Thursday, September 4, 2014

Counselor Visit

Ms. Marberry, our school counselor, visited today to give a long talk on college applications and college decisions that lasted most of the period. As usual, it was both edifying and reassuring. Thanks, Ms. Marberry! I worked the short remainder of the period to learn to write JavaScript, which will complete my knowledge of the Holy Trinity of Web Programming (HTML, CSS, and JavaScript.)

Thursday, August 28, 2014

Invisibility

A quote on which my senior thesis may draw considerably:
When technology reaches that level of invisibility in our lives, that’s our ultimate goal. It vanishes into our lives. It says: ‘you don’t have to do the work, I’ll do the work.'
- Astro Teller, head of Google X

http://techcrunch.com/2014/05/06/googlex-head-of-moonshots-astro-teller-technology-should-make-you-feel-more-human-not-less-human/

Humble and Scattered Beginnings


Casual Introduction:

I have always loved technology and its applications, and have always been an avid reader, gamer, and fantasy/sci-fi geek. Finding escape in worlds other than the real one is the basis of most of my favorite pastimes, so of course when I heard of the Oculus Rift and its promise to make those fictional world, where I sometimes felt just as much at home as in the real world, visible not only to my mind's eye but to my physical eyes as well, I was captivated.

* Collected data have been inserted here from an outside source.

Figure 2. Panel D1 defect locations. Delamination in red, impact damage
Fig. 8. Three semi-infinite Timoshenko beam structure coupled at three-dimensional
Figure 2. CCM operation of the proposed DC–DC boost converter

Knowing that the field of virtual reality allows one to mesh imagination with reality, I could go on and on about virtual reality games and their future as the world's only gaming medium, but that would end up as nothing but a summarization of other people's research in my voice. No, for my senior thesis I wanted to do something (at least relatively) new. Architecture, another lifelong passion of mine, and virtual/augmented reality are a winning combination that has not, in my opinion, received enough attention. My senior thesis will focus on the impact that VR/AR technologies will have on the architectural design process and architectural designs themselves as VR/AR technologies enter the commercial (and eventually the consumer) mainstream.

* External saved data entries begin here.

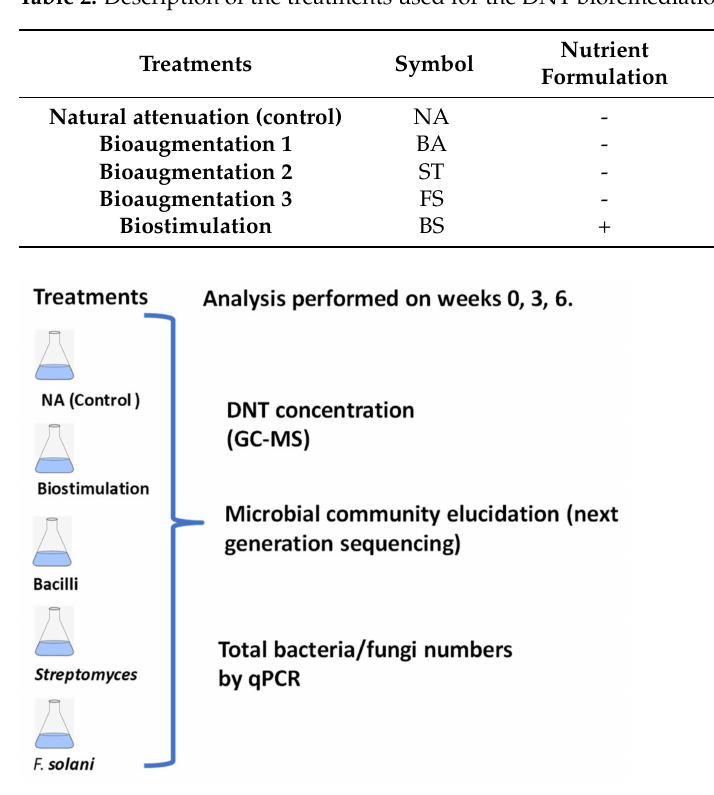
Table 2. Description of the treatments used for the DNT bioremediation study.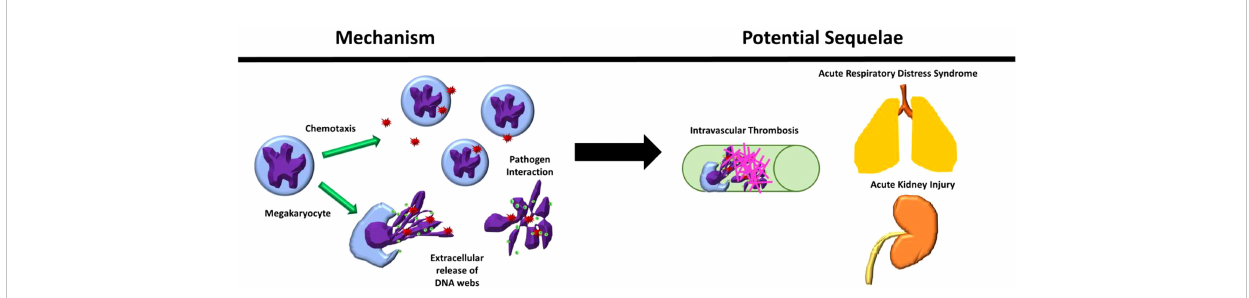
FIGURE 6 Megakaryocyte immune behaviors observed and their possible sequelae in physiological systems. Megakaryocytes (MKS) were observed to chemotax and release extracellular chromatin webs in response to pathogenic stimuli and interact directly with pathogens. These behaviors, in combination with their presence in increased amounts in the blood and peripheral organs during severe in fl ammatory conditions, such as sepsis, may contribute to the response to pathogenic stimulus, including the contribution to the development of intravascular thrombosis in peripheral organs, such as the lungs and the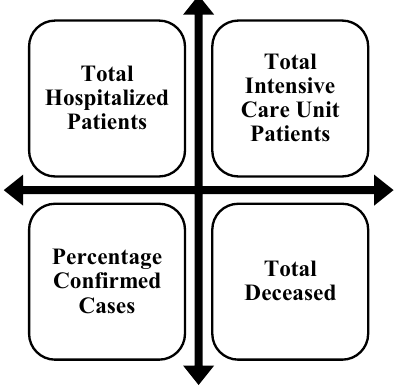
Figure 1. Model of COVID-19 related morbidity and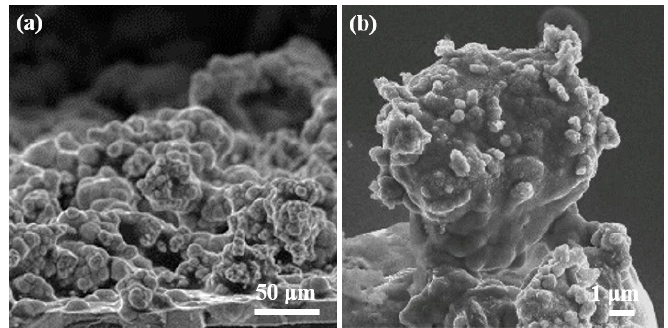
Figure 11. ( a – e ) Photographs illustrating water droplet does not adhere to the Ni–Co/WS 2 7.1 wt.% surface: ( a ) a needle with suspended water droplet is set on the top of the Ni–Co/WS 2 coating; ( b ) the water droplet touches the surface of the coating with a low approaching velocity; ( c ) the water droplet become rounder as the needle further approach; ( d ) the water droplet is deformed heavily when the needle is separating from surface; ( e ) the water droplet is away from the coating after separation.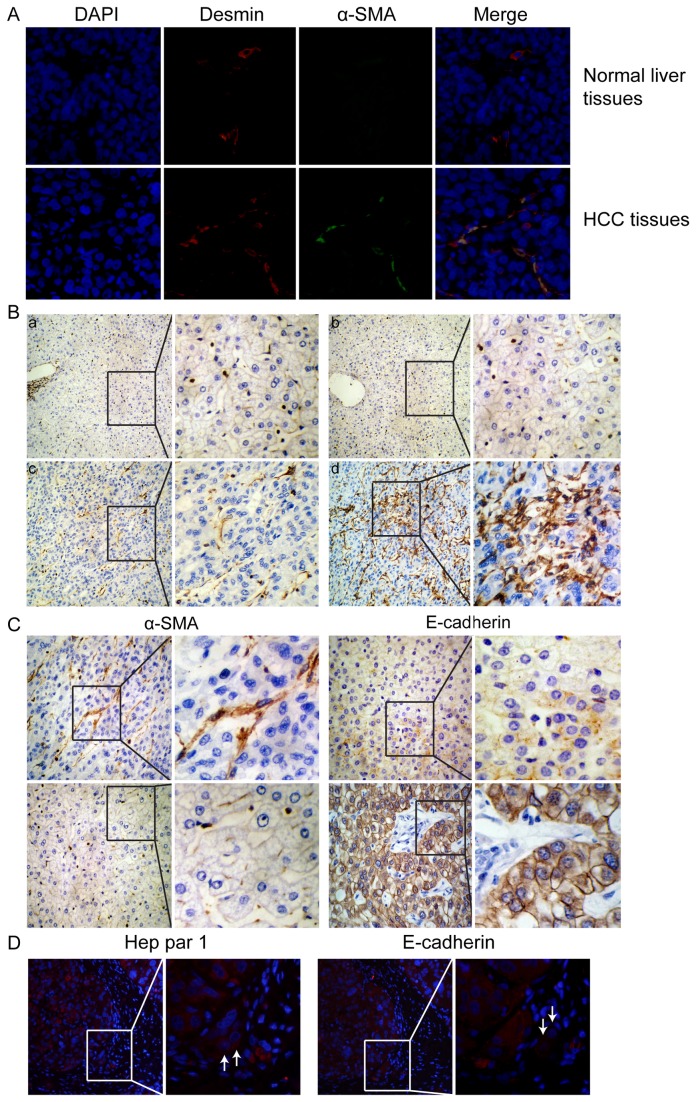
tHSCs are associated with E-cadherin expression, HCC cell invasion in human HCC specimens, and poor survival outcome.(A) Representative immunostaining of HSCs in normal liver tissues and HCC tissues with α-SMA and desmin antibodies. (B) Representative samples of the tHSC density determined by α-SMA immunostaining (magnification, ×200). Typical grades 0, 1, 2, and 3 are shown in a, b, c, and d, respectively. (C) Representative pictures of α-SMA and E-cadherin expressions in human HCC tissues detected by immunostaining (magnification, ×400). tHSC-rich is accompanied by deccreased E-cadherin expression in case 1 (upper panel), and tHSC-poor is accompanied by increase E-cadherin expression in case 2 (lower panel). (D) Immunofluorescence staining separately with Hep Par 1 and E-cadherin antibody on serial sections of one HCC sample (magnification, ×400). The white arrows indicated the tumor cells with both Hep Par 1-positive and E-cadherin-negative staining that have infiltrated from their nests into the surrounding stroma. (E) The impact of tHSCs on the survival of HCC patients. (a) tHSC-associated overall survival rate. (b) tHSC-associated recurrence-free survival rate.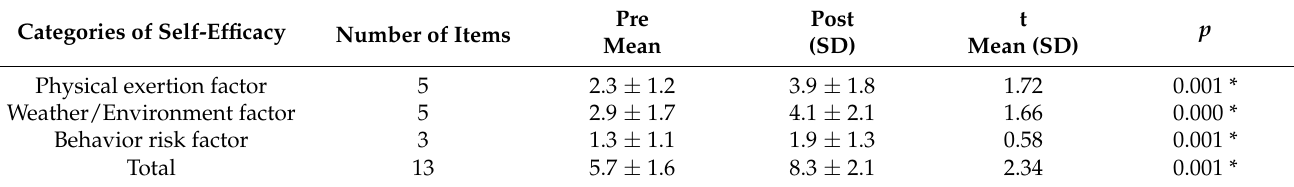
Table 4. Comparison between categories and scores of self-efficacy pre- and post-empowerment (N = 60). Categories of Self-Efficacy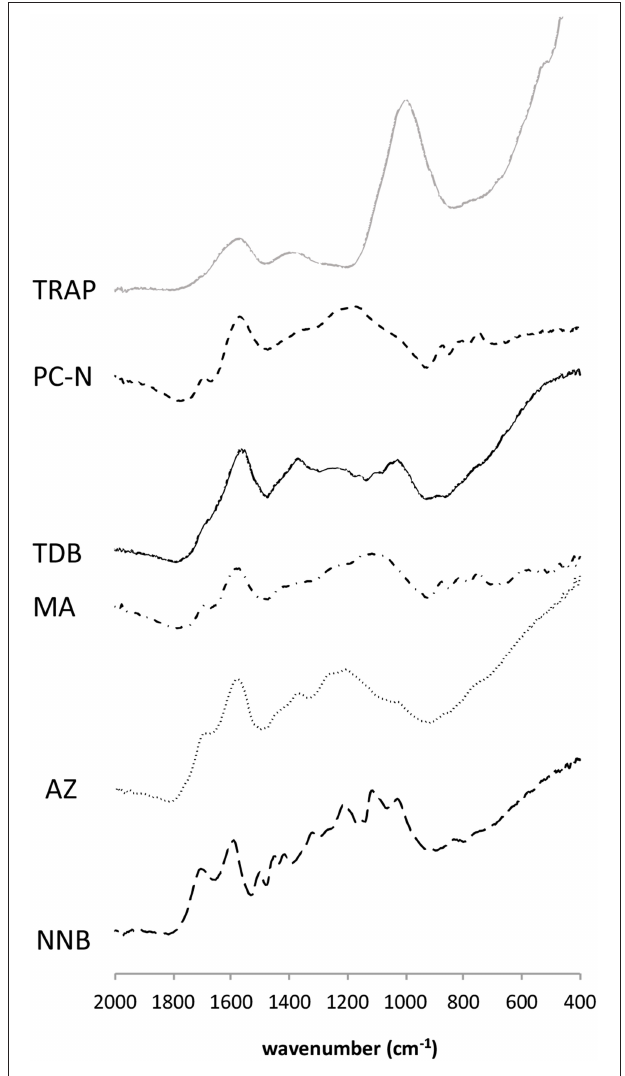
FIGURE 4 | FTIR spectra of all samples. As discussed in the text, the figure focuses upon the “fingerprint” region between 400–2,000 cm − 1 .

Dramatic Introduction to Virtual Reality:

In these times, the world of technology is a world of literally infinite possibilities. Technology has advanced to the point that we can create whole worlds out of zeroes and ones, worlds that, soon enough, we will find difficult to distinguish from the real one by the believability of graphics alone.

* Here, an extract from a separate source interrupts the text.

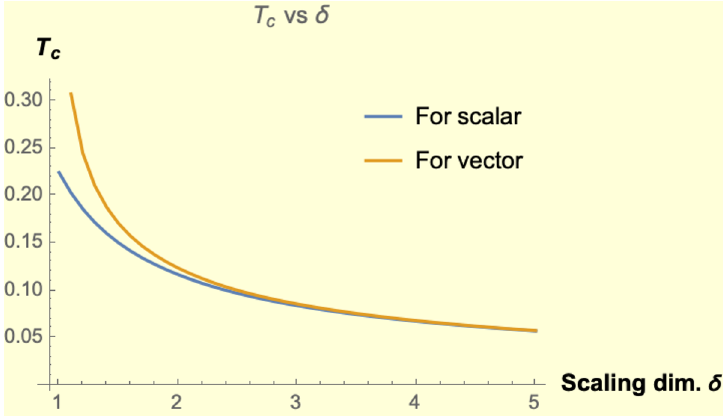
Figure 4. Comparing T c in the Vector vs Scalar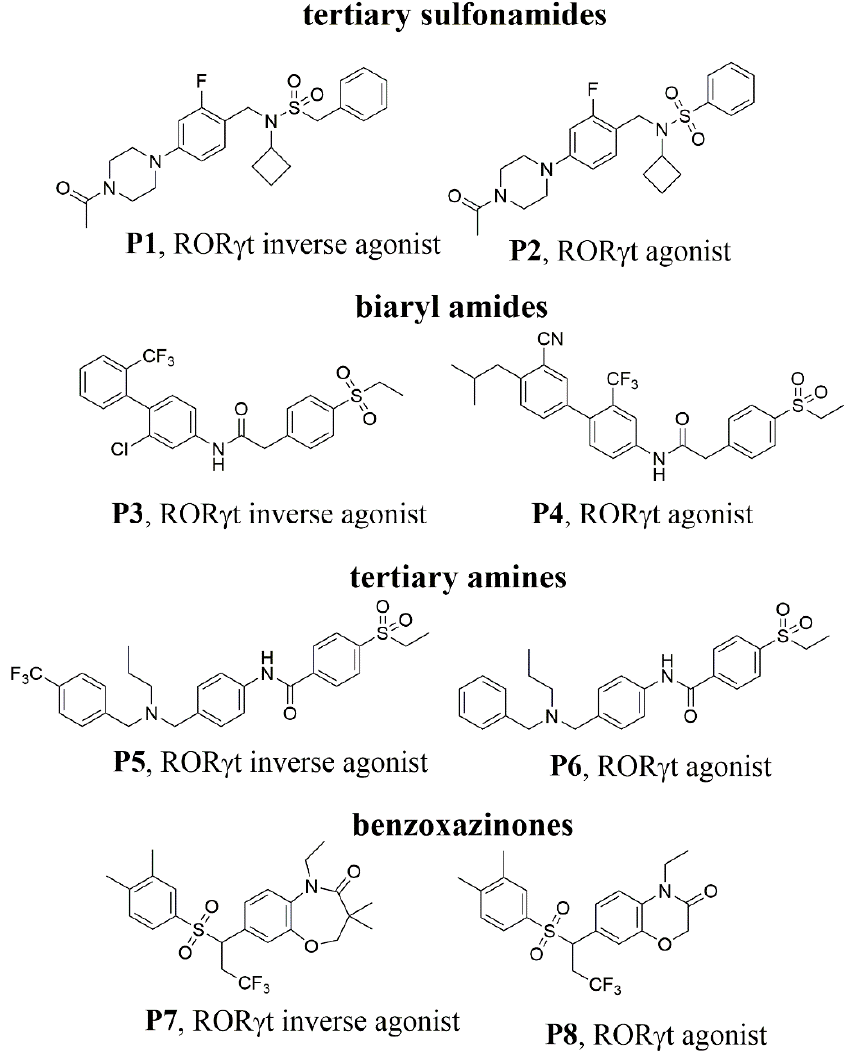
Figure 2. Molecular structures of published ROR γ t agonists and inverse agonists.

Emerging virtual reality technologies are much like good books in their capacities to transport us to completely imaginary worlds, but are polar opposites to their ancestors of paper and ink in the way that they go about it. The words in a book are symbolic representations of settings and concepts, of sensory input, that are in turn interpreted and given meaning only in the reader's mind. However, a true virtual reality is just as its name suggests. True virtual realities are worlds in which a person can be directly immersed, not through the use of his imagination and his skills of interpretation, but with his physical senses. They are worlds that are said to be imaginary but that can actually be seen. Virtual reality technologies are in a nutshell the best demonstration since the invention of the written word that human creativity cannot be bound by a physical world.